**YOUR TASK:** Copy every one of the lines below word for word, with nothing changed.

[Chart analysis data]
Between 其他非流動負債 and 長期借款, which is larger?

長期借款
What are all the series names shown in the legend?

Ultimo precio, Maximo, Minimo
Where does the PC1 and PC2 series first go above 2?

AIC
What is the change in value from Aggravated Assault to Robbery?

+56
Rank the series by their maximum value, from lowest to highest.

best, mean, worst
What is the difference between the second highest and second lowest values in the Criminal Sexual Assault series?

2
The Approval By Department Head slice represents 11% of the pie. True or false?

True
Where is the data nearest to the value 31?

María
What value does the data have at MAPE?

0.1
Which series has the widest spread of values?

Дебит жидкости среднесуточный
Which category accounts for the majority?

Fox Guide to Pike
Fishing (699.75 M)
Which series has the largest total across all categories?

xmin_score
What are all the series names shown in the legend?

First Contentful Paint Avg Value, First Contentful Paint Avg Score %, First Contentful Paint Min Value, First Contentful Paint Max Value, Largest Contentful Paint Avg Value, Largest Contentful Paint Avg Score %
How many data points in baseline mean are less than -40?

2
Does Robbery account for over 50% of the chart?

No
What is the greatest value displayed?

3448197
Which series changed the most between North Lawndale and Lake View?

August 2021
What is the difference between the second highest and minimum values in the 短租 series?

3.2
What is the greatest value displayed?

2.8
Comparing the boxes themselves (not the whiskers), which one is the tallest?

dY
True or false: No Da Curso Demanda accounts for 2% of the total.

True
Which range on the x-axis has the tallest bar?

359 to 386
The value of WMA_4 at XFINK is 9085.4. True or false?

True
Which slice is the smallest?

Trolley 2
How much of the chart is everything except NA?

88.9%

**EXERCISE ANSWER:**
Between 其他非流動負債 and 長期借款, which is larger?

長期借款
What are all the series names shown in the legend?

Ultimo precio, Maximo, Minimo
Where does the PC1 and PC2 series first go above 2?

AIC
What is the change in value from Aggravated Assault to Robbery?

+56
Rank the series by their maximum value, from lowest to highest.

best, mean, worst
What is the difference between the second highest and second lowest values in the Criminal Sexual Assault series?

2
The Approval By Department Head slice represents 11% of the pie. True or false?

True
Where is the data nearest to the value 31?

María
What value does the data have at MAPE?

0.1
Which series has the widest spread of values?

Дебит жидкости среднесуточный
Which category accounts for the majority?

Fox Guide to Pike
Fishing (699.75 M)
Which series has the largest total across all categories?

xmin_score
What are all the series names shown in the legend?

First Contentful Paint Avg Value, First Contentful Paint Avg Score %, First Contentful Paint Min Value, First Contentful Paint Max Value, Largest Contentful Paint Avg Value, Largest Contentful Paint Avg Score %
How many data points in baseline mean are less than -40?

2
Does Robbery account for over 50% of the chart?

No
What is the greatest value displayed?

3448197
Which series changed the most between North Lawndale and Lake View?

August 2021
What is the difference between the second highest and minimum values in the 短租 series?

3.2
What is the greatest value displayed?

2.8
Comparing the boxes themselves (not the whiskers), which one is the tallest?

dY
True or false: No Da Curso Demanda accounts for 2% of the total.

True
Which range on the x-axis has the tallest bar?

359 to 386
The value of WMA_4 at XFINK is 9085.4. True or false?

True
Which slice is the smallest?

Trolley 2
How much of the chart is everything except NA?

88.9%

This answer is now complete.